The actual response, however, will be based on the totality of the circumstances of each situation in consultation with a supervisor on duty.
Miller stressed that police response protocol to emergencies and crimes in progress remains unchanged.
General requests to speak to a trooper also will be handled differently, temporarily.
“Before, if someone called in and stated, 'I want to talk to a trooper about such and such,'” Miller said, “normally a trooper would go and talk to them. It's part of our public service.”
Now, if possible, those requests will be done by phone.
“But if something needs our immediate attention,” he said, “we will be there for the general public.”
Miller said police have asked the public to be cognizant of social distancing if they need to visit their local state police station.
“Signs have been posted at the entrances advising visitors not to enter the facility if they're experiencing symptoms or have been in close contact with someone who has tested positive for (COVID-19),” he said.
In that case, the public will be instructed to call the station by phone to speak to a trooper, who may come outside to address the situation one-on-one, if needed.

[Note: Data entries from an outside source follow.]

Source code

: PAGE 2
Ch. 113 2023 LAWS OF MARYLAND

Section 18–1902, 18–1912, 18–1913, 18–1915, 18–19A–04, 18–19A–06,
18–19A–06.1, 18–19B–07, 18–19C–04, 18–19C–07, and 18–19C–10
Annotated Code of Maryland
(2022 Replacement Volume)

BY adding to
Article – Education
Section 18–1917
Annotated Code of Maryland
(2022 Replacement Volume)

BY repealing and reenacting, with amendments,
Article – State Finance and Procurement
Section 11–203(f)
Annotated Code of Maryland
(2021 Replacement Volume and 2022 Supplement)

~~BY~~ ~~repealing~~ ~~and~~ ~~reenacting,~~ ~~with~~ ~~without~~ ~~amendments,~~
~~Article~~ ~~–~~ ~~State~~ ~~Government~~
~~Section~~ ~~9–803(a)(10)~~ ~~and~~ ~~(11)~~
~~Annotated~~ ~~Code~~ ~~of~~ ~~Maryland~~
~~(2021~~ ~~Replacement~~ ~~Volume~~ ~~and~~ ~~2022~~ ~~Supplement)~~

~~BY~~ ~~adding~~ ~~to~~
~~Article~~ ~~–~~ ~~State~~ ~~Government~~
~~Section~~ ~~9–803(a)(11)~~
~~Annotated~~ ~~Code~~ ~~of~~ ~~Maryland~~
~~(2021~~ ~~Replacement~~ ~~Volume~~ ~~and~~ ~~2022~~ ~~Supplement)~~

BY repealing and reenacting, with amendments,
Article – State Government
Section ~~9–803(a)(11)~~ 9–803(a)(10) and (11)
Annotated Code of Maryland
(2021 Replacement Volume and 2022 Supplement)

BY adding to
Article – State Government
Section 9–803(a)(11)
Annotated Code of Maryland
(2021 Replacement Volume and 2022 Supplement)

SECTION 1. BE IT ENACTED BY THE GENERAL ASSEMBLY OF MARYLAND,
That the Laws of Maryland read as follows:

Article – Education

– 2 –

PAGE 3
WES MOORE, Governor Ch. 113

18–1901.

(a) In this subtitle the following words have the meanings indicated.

The stations and police facilities, he said, remain open 24 hours a day, seven days a week.
Police, meanwhile, received notification over the weekend that a trooper tested positive for COVID-19. The name of the officer, his troop or station is not being released, Miller said.
The trooper has been self-quarantining at home since March 19. Another trooper who had “close contact” with the affected trooper also is self-quarantining as a precaution.